:: Recorded data ::

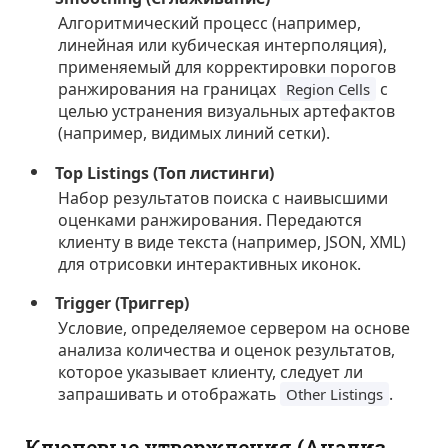
Алгоритмический процесс (например,
линейная или кубическая интерполяция),
применяемый для корректировки порогов
ранжирования на границах
с
Region Cells
целью устранения визуальных артефактов
(например, видимых линий сетки).
Top Listings (Топ листинги)
Набор результатов поиска с наивысшими
оценками ранжирования. Передаются
клиенту в виде текста (например, JSON, XML)
для отрисовки интерактивных иконок.
Trigger (Триггер)
Условие, определяемое сервером на основе
анализа количества и оценок результатов,
которое указывает клиенту, следует ли
запрашивать и отображать
.
Other Listings
Ключевые утверждения (Анализ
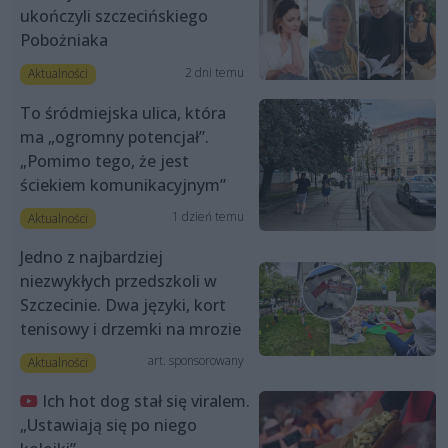
ukończyli szczecińskiego
Pobożniaka
2 dni temu
Aktualności
To śródmiejska ulica, która
ma „ogromny potencjał”.
„Pomimo tego, że jest
ściekiem komunikacyjnym”
1 dzień temu
Aktualności
Jedno z najbardziej
niezwykłych przedszkoli w
Szczecinie. Dwa języki, kort
tenisowy i drzemki na mrozie
art. sponsorowany
Aktualności
Ich hot dog stał się viralem.
„Ustawiają się po niego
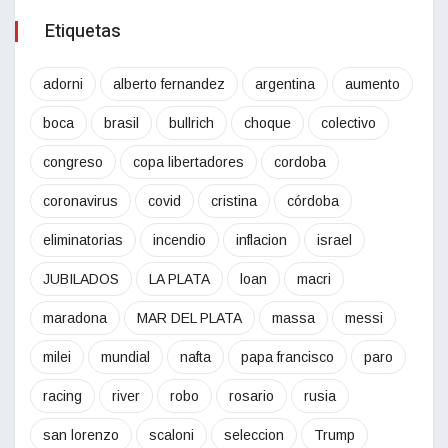
Etiquetas
adorni
alberto fernandez
argentina
aumento
boca
brasil
bullrich
choque
colectivo
congreso
copa libertadores
cordoba
coronavirus
covid
cristina
córdoba
eliminatorias
incendio
inflacion
israel
JUBILADOS
LA PLATA
loan
macri
maradona
MAR DEL PLATA
massa
messi
milei
mundial
nafta
papa francisco
paro
racing
river
robo
rosario
rusia
san lorenzo
scaloni
seleccion
Trump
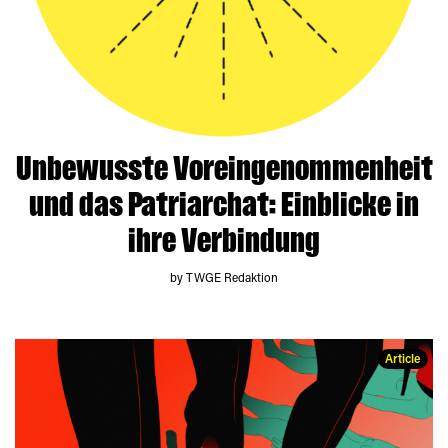
Unbewusste Voreingenommenheit
und das Patriarchat: Einblicke in
ihre Verbindung
by TWGE Redaktion
Article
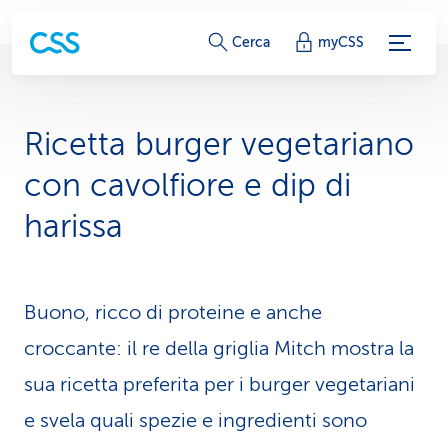
c
Cerca
myCSS
o
l
Ricetta burger vegeta­riano
l
con cavolfiore e dip di
e
harissa
g
a
Buono, ricco di proteine e anche
m
croccante: il re della griglia Mitch mostra la
e
sua ricetta preferita per i burger vegetariani
n
e svela quali spezie e ingredienti sono
t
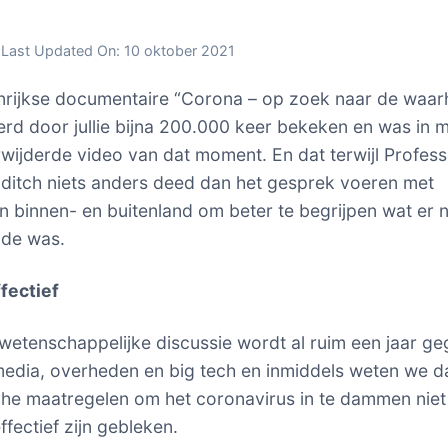
Last Updated On:
10 oktober 2021
rijkse documentaire “Corona – op zoek naar de waar
werd door jullie bijna 200.000 keer bekeken en was in 
wijderde video van dat moment. En dat terwijl Profess
ditch niets anders deed dan het gesprek voeren met
 in binnen- en buitenland om beter te begrijpen wat er 
nde was.
fectief
wetenschappelijke discussie wordt al ruim een jaar geg
edia, overheden en big tech en inmiddels weten we d
he maatregelen om het coronavirus in te dammen niet
fectief zijn gebleken.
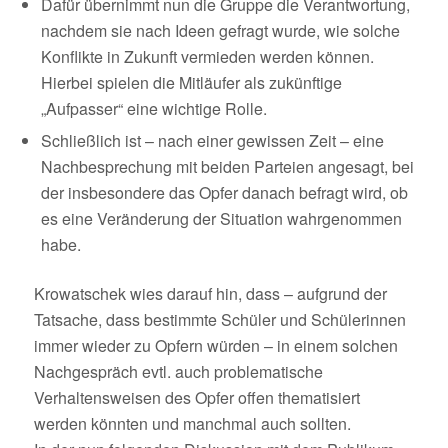
Dafür übernimmt nun die Gruppe die Verantwortung,
nachdem sie nach Ideen gefragt wurde, wie solche
Konflikte in Zukunft vermieden werden können.
Hierbei spielen die Mitläufer als zukünftige
„Aufpasser“ eine wichtige Rolle.
Schließlich ist – nach einer gewissen Zeit – eine
Nachbesprechung mit beiden Parteien angesagt, bei
der insbesondere das Opfer danach befragt wird, ob
es eine Veränderung der Situation wahrgenommen
habe.
Krowatschek wies darauf hin, dass – aufgrund der
Tatsache, dass bestimmte Schüler und Schülerinnen
immer wieder zu Opfern würden – in einem solchen
Nachgespräch evtl. auch problematische
Verhaltensweisen des Opfer offen thematisiert
werden könnten und manchmal auch sollten.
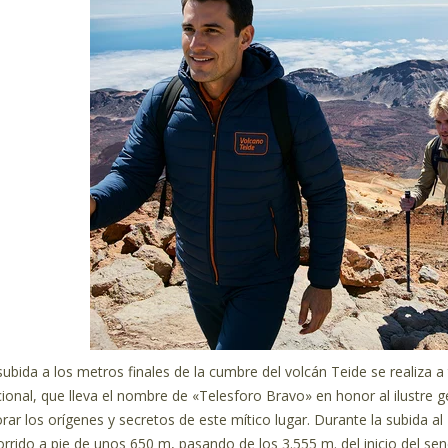
subida a los metros finales de la cumbre del volcán Teide se realiza a
ional, que lleva el nombre de «Telesforo Bravo» en honor al ilustre 
orar los orígenes y secretos de este mítico lugar. Durante la subida al
orrido a pie de unos 650 m, pasando de los 3.555 m. del inicio del s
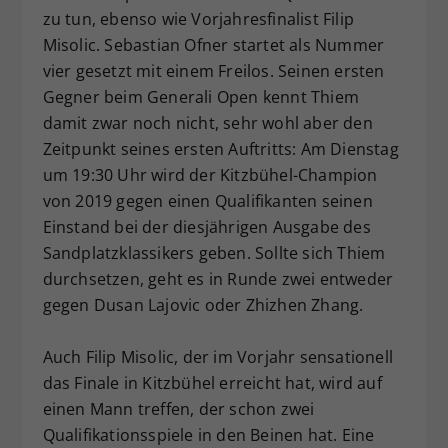
zu tun, ebenso wie Vorjahresfinalist Filip
Dieser Wert speichert Ihre Consent-
Misolic. Sebastian Ofner startet als Nummer
Einstellungen. Unter anderem eine
zufällig generierte ID, für die
vier gesetzt mit einem Freilos. Seinen ersten
Zweck
historische Speicherung Ihrer
Gegner beim Generali Open kennt Thiem
vorgenommen Einstellungen, falls der
damit zwar noch nicht, sehr wohl aber den
Webseiten-Betreiber dies eingestellt
Zeitpunkt seines ersten Auftritts: Am Dienstag
hat.
um 19:30 Uhr wird der Kitzbühel-Champion
von 2019 gegen einen Qualifikanten seinen
Einstand bei der diesjährigen Ausgabe des
Sandplatzklassikers geben. Sollte sich Thiem
durchsetzen, geht es in Runde zwei entweder
gegen Dusan Lajovic oder Zhizhen Zhang.
Auch Filip Misolic, der im Vorjahr sensationell
das Finale in Kitzbühel erreicht hat, wird auf
einen Mann treffen, der schon zwei
Qualifikationsspiele in den Beinen hat. Eine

:: Work order ::
Copy out each line of the material in which the word "ersten" turns up.

:: Result of the exercise ::
vier gesetzt mit einem Freilos. Seinen ersten
Zeitpunkt seines ersten Auftritts: Am Dienstag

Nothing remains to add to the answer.